Härtel hadert doppelt: "Spiel hat Schlaglöcher hinterlassen"

Nach zuletzt zwei Siegen in Folge musste der 1. FC Magdeburg beim 0:1 in Rostock wieder einen leichten Rückschlag im Aufstiegskampf hinnehmen. Vor allem aufgrund der zweiten Halbzeit war die knappe Niederlage letztlich bitter.

FCM nutzt Chancen nicht

Als Trainer Jens Härtel auf der obligatorischen Pressekonferenz nach Spielende sein Statement abgab, tat er dies mit ernster Miene.
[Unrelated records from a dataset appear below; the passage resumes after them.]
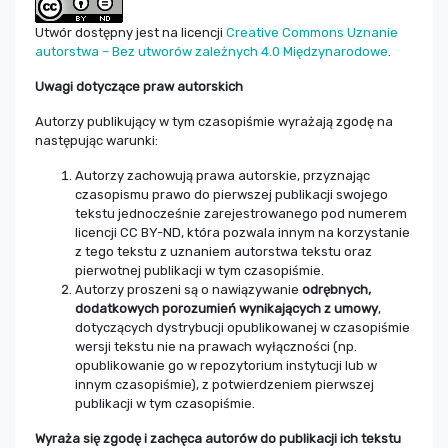
Utwór dostępny jest na licencji
Creative Commons Uznanie
autorstwa – Bez utworów zależnych 4.0 Międzynarodowe
.
Uwagi dotyczące praw autorskich
Autorzy publikujący w tym czasopiśmie wyrażają zgodę na
następując warunki:
Autorzy zachowują prawa autorskie, przyznając
czasopismu prawo do pierwszej publikacji swojego
tekstu jednocześnie zarejestrowanego pod numerem
licencji CC BY-ND, która pozwala innym na korzystanie
z tego tekstu z uznaniem autorstwa tekstu oraz
pierwotnej publikacji w tym czasopiśmie.
Autorzy proszeni są o nawiązywanie
odrębnych,
dodatkowych porozumień wynikających z umowy
,
dotyczących dystrybucji opublikowanej w czasopiśmie
wersji tekstu nie na prawach wyłączności (np.
opublikowanie go w repozytorium instytucji lub w
innym czasopiśmie), z potwierdzeniem pierwszej
publikacji w tym czasopiśmie.
Wyraża się zgodę i zachęca autorów do publikacji ich tekstu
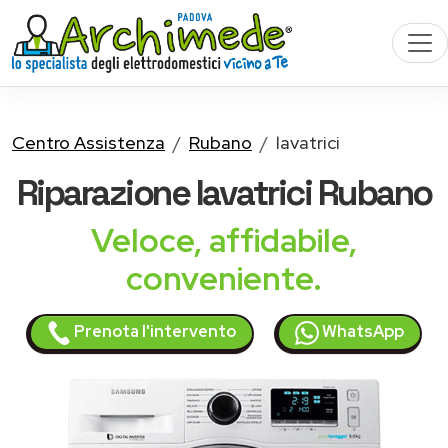
Centro Assistenza
Rubano
lavatrici
Riparazione
lavatrici
Rubano
Veloce, affidabile,
conveniente.
Prenota l'intervento
WhatsApp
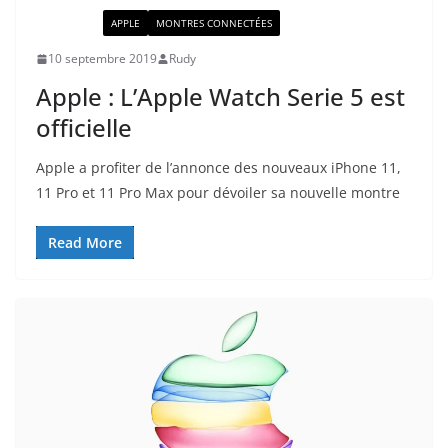
ACTUALITÉ
APPLE
MONTRES CONNECTÉES
10 septembre 2019
Rudy
Apple : L’Apple Watch Serie 5 est
officielle
Apple a profiter de l’annonce des nouveaux iPhone 11,
11 Pro et 11 Pro Max pour dévoiler sa nouvelle montre
Read More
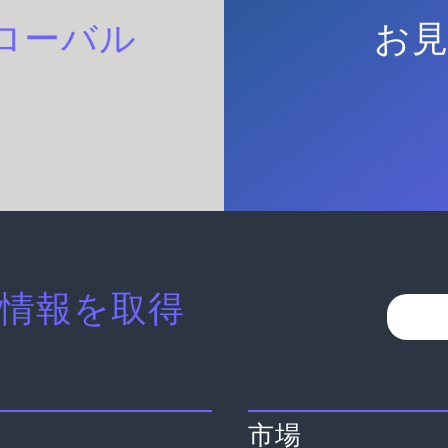
ローバル
お
情報を取得
市場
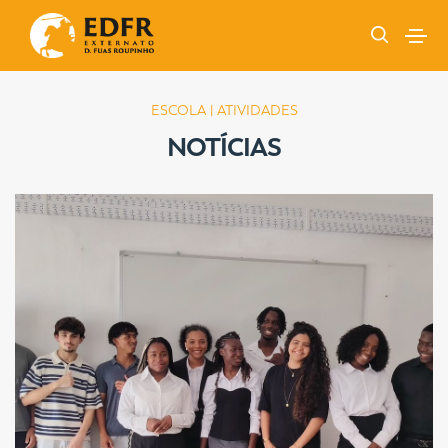
ESCOLA | ATIVIDADES
NOTÍCIAS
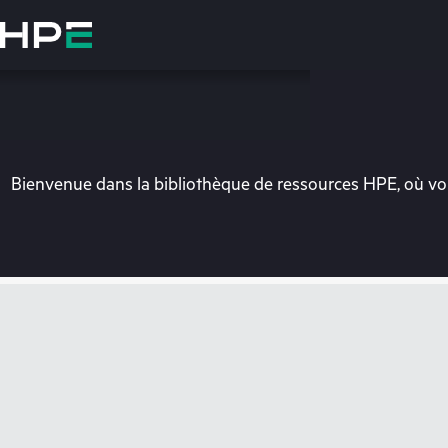
Accéder
au
contenu
principal
Bienvenue dans la bibliothèque de ressources HPE, où vou
Vo
Rendez-vous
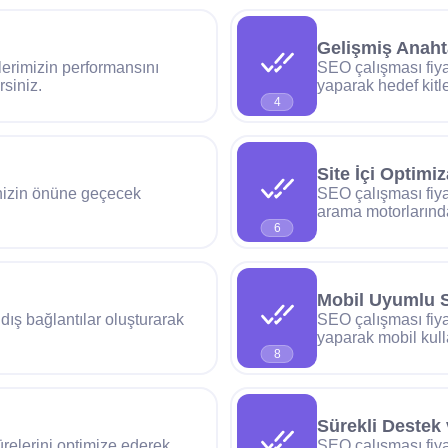
Gelişmiş Anaht
lerimizin performansını
SEO çalışması fiya
rsiniz.
yaparak hedef kitl
4
Site İçi Optimi
inizin önüne geçecek
SEO çalışması fiyat
arama motorlarında
6
Mobil Uyumlu 
dış bağlantılar oluşturarak
SEO çalışması fiya
yaparak mobil kulla
8
Sürekli Destek
ürelerini optimize ederek
SEO çalışması fiya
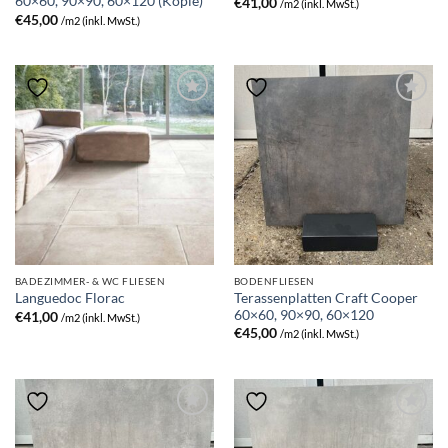
60×60, 90×90, 60×120 (Kopie)
€
41,00
/m2 (inkl. MwSt.)
€
45,00
/m2 (inkl. MwSt.)
BADEZIMMER- & WC FLIESEN
BODENFLIESEN
Terassenplatten Craft Cooper
Languedoc Florac
60×60, 90×90, 60×120
€
41,00
/m2 (inkl. MwSt.)
€
45,00
/m2 (inkl. MwSt.)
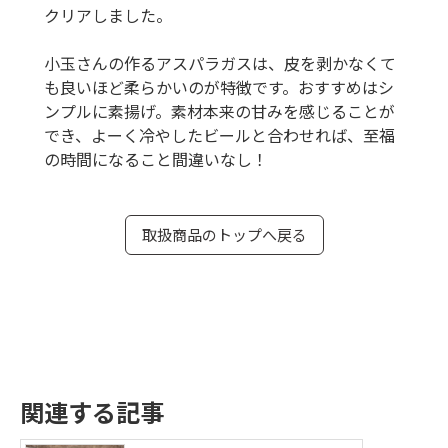
クリアしました。
小玉さんの作るアスパラガスは、皮を剥かなくて
も良いほど柔らかいのが特徴です。おすすめはシ
ンプルに素揚げ。素材本来の甘みを感じることが
でき、よーく冷やしたビールと合わせれば、至福
の時間になること間違いなし！
取扱商品のトップへ戻る
関連する記事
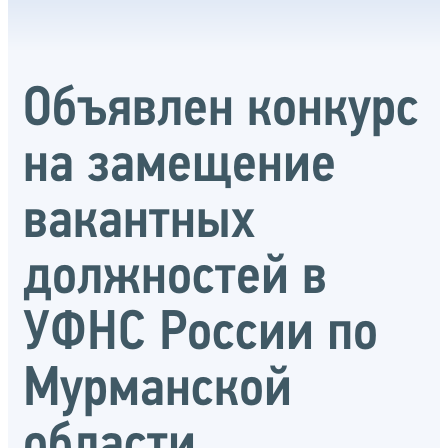
Объявлен конкурс
на замещение
вакантных
должностей в
УФНС России по
Мурманской
области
Der 48-Jährige wusste: Diese Niederlage war unnötig. Zwar sei die Führung des F.C. Hansa zur Pause verdient gewiesen, "doch in der zweiten Halbzeit hätten wir mindestens ein Tor machen müssen", haderte der FCM-Coach. Die Chancen dazu waren zweifelsfrei vorhanden, allein Julius Düker vergab zwei dicke Gelegenheiten, zudem scheiterte Erdmann kurz vor Schluss mit einem Kopfball an Hansa-Keeper Janis Blaswich.
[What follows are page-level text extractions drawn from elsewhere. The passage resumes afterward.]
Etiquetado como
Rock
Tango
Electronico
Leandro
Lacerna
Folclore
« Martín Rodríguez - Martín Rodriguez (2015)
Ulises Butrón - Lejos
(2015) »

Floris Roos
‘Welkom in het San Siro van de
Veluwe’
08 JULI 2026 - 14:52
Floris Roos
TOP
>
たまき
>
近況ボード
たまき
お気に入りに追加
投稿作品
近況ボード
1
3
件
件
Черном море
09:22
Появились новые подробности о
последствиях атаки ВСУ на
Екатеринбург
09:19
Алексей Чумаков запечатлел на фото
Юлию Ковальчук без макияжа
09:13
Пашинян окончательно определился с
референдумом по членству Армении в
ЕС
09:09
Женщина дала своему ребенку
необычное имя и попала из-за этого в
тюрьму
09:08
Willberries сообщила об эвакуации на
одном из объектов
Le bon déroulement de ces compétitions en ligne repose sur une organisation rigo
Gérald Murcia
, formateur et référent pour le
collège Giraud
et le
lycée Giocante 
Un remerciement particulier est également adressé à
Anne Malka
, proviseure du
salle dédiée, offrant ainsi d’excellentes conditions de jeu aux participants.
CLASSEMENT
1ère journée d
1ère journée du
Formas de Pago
"Wir haben uns leider nicht belohnt", fasste Härtel den Auftritt seiner Mannschaft in der zweiten Halbzeit zusammen. "Wenn wir treffen, nehmen wir hier zumindest einen Punkt mit – vielleicht wäre dann sogar noch mehr möglich gewesen", sagte der FCM-Coach, wollte seiner Mannschaft aber keinen Vorwurf machen: "Der Auftritt in der zweiten Halbzeit muss uns Mut machen." Vor allem über die Flügel übten die Elbstädter in den zweiten 45 Minuten viel Druck aus, zeigten sich dann aber nicht kaltschnäuzig genug.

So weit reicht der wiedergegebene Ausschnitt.